*WHAT IS REQUIRED*
Report all lines of the records that contain "playwright".

[[ RECORDS PROVIDED, beginning ]]

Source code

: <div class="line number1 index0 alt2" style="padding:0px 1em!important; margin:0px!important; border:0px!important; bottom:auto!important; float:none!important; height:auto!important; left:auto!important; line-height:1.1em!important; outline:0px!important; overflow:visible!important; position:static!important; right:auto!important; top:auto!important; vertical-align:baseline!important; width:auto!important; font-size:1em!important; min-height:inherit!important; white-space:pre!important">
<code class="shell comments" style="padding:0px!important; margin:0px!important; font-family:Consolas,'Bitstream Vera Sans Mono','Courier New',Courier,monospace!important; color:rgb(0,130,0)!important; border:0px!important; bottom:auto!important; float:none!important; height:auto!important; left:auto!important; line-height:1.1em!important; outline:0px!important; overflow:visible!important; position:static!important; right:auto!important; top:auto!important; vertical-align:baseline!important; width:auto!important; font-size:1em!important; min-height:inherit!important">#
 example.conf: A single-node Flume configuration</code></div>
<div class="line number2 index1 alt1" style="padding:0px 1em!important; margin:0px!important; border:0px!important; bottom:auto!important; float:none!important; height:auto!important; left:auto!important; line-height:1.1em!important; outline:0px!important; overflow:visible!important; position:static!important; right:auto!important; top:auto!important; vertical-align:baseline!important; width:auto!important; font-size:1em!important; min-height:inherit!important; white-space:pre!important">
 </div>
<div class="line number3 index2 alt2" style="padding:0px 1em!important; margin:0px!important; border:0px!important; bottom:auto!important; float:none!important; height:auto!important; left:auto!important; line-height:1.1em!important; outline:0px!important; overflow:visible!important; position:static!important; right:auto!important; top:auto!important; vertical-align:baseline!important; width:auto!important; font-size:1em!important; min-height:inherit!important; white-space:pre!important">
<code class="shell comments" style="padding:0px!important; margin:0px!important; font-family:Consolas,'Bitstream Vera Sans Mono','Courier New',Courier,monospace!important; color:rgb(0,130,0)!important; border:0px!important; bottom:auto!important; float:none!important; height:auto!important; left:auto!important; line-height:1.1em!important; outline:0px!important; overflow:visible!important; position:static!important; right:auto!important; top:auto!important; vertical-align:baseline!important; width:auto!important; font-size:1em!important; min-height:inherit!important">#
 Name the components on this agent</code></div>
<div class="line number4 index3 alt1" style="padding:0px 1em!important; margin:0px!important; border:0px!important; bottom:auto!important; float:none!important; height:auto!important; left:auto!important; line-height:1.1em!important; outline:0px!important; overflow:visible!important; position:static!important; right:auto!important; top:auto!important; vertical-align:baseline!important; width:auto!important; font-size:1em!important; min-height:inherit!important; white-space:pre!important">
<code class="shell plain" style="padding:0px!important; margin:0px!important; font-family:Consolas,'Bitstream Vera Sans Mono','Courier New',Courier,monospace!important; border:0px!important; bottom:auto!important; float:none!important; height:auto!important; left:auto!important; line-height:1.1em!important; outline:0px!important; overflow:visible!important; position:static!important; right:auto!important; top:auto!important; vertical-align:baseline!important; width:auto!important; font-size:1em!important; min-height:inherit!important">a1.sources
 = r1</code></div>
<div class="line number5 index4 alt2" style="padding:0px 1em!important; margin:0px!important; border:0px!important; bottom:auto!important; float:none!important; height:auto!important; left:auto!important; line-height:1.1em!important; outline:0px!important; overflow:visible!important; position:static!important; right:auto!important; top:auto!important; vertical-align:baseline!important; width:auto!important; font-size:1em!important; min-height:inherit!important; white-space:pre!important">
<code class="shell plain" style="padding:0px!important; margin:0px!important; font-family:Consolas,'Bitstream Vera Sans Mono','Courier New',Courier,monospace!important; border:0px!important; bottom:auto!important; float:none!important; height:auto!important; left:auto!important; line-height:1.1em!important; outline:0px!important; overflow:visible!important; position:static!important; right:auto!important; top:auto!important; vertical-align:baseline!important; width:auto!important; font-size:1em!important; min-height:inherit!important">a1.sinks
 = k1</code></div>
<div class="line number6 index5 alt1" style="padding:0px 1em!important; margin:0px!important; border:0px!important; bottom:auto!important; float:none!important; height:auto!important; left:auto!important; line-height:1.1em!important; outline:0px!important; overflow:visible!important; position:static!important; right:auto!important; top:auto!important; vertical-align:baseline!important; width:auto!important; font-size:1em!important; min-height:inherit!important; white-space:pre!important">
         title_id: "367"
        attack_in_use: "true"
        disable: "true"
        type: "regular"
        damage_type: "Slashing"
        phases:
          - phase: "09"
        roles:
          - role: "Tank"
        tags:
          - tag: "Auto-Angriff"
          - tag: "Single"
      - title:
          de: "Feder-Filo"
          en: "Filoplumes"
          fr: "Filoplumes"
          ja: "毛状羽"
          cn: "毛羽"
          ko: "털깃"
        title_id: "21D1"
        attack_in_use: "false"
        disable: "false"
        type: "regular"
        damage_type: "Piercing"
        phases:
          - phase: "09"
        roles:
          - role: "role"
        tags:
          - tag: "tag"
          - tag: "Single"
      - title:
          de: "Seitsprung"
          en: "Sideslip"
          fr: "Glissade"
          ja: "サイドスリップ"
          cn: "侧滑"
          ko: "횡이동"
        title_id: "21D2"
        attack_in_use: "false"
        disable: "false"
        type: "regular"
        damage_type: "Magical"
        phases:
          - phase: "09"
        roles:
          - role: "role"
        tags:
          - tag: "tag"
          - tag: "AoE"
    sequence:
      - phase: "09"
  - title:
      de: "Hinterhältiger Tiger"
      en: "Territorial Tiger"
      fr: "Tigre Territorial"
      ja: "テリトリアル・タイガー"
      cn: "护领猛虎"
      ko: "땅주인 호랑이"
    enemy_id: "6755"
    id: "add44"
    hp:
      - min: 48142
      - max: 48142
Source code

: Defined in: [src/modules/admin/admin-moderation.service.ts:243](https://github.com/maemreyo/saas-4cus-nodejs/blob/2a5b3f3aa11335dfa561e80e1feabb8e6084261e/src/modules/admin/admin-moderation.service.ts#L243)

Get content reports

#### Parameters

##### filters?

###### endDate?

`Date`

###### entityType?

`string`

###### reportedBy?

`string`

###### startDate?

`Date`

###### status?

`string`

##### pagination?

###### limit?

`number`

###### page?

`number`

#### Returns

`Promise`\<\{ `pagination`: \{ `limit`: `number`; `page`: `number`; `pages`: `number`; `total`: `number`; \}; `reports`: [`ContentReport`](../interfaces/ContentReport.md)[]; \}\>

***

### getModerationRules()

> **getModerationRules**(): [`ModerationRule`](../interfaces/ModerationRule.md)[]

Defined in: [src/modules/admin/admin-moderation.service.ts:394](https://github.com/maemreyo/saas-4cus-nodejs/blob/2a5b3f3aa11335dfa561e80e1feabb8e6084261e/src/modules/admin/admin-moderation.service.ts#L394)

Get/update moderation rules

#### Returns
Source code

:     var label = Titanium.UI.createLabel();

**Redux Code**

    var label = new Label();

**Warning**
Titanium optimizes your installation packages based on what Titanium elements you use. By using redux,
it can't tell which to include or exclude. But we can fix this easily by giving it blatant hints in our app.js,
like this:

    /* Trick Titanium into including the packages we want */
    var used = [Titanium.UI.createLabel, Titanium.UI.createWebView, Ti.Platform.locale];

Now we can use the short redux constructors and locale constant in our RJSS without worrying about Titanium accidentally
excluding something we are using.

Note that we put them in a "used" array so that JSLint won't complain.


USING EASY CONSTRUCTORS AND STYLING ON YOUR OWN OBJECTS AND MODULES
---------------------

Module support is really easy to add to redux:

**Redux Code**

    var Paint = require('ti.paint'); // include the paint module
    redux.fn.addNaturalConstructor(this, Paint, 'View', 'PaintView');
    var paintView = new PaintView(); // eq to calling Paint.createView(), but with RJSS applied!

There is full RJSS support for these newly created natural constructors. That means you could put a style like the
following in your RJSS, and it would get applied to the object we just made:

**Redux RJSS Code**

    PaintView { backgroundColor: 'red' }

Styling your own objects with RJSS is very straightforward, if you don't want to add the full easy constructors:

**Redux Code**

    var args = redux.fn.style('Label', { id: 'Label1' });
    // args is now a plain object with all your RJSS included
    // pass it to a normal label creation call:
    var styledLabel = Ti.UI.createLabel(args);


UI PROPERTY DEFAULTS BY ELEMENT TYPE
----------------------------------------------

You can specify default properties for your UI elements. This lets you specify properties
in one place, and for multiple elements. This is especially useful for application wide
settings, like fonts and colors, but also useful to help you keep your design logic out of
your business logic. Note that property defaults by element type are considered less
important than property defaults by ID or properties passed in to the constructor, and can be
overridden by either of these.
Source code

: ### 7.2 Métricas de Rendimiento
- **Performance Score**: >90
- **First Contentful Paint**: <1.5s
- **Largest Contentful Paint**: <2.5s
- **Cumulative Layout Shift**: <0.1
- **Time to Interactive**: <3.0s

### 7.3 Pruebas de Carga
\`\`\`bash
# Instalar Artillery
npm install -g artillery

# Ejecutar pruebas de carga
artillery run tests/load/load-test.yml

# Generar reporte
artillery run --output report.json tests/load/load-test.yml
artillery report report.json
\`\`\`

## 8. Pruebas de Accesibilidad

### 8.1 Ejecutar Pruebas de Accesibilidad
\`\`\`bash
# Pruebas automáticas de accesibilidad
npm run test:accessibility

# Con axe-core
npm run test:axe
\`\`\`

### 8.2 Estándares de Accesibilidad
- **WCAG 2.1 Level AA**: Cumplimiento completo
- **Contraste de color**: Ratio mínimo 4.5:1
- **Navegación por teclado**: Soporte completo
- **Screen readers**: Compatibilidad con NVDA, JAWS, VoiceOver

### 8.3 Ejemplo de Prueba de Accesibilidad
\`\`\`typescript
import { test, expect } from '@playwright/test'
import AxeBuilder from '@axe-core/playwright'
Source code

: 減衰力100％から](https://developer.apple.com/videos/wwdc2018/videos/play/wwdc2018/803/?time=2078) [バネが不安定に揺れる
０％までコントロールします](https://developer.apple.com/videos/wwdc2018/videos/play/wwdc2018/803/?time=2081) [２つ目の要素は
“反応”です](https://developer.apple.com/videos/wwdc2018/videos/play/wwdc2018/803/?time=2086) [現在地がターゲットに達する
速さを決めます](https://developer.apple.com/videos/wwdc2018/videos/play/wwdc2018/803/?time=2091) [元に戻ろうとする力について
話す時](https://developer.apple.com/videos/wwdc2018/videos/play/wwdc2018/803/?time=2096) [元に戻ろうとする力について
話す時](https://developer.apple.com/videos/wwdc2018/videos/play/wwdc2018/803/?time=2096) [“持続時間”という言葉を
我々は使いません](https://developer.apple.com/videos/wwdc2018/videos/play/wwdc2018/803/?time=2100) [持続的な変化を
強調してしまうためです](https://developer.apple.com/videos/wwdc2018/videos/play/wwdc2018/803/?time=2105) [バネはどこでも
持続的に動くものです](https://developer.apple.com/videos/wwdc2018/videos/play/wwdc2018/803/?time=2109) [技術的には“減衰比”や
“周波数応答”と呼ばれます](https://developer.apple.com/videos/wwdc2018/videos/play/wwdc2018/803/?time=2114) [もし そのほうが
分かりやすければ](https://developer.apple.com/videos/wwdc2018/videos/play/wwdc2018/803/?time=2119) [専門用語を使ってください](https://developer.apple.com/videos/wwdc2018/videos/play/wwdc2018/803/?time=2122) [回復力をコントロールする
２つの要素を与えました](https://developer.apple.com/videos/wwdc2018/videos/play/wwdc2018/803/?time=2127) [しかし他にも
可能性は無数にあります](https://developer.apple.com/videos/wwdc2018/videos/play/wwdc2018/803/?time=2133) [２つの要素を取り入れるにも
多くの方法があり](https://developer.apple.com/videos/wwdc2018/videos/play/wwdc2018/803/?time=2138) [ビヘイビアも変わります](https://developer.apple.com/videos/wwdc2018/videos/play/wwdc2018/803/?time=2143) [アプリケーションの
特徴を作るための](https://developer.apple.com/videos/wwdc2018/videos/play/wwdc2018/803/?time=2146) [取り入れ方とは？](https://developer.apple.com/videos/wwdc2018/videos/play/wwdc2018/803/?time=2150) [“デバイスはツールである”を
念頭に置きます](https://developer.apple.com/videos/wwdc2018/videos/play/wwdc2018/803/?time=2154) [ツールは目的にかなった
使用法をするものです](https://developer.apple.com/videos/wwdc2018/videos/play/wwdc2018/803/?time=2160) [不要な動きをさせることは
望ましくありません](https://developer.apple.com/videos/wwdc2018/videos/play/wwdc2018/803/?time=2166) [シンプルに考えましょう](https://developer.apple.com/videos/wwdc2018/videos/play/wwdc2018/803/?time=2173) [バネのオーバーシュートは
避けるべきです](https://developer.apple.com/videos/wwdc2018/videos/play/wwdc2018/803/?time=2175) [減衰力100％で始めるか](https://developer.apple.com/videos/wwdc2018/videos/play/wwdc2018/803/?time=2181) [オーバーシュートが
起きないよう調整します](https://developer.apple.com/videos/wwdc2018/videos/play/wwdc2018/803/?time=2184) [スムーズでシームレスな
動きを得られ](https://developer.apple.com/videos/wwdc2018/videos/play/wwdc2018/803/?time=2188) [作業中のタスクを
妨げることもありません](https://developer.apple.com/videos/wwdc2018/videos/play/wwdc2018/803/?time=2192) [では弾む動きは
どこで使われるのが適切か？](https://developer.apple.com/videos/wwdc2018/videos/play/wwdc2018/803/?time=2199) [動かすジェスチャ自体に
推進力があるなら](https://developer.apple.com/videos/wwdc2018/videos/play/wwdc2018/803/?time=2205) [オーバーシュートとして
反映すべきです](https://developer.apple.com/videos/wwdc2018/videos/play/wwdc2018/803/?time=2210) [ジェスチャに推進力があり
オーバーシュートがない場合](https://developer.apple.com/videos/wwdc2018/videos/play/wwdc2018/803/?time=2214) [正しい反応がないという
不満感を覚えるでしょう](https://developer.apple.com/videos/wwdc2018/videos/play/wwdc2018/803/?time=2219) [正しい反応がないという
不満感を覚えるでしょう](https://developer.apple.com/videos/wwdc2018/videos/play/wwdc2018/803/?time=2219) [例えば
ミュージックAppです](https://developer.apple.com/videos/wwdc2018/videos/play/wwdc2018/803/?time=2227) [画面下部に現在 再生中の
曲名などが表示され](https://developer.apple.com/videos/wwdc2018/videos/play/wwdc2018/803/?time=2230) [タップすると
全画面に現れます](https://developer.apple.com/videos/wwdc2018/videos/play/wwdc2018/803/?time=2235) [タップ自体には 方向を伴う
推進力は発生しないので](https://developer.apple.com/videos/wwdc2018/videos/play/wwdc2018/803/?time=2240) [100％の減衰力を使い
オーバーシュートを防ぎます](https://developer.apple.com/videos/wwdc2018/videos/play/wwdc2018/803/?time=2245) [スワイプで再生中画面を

[[ RECORDS PROVIDED, end ]]

*FINAL ANSWER*
import { test, expect } from '@playwright/test'
import AxeBuilder from '@axe-core/playwright'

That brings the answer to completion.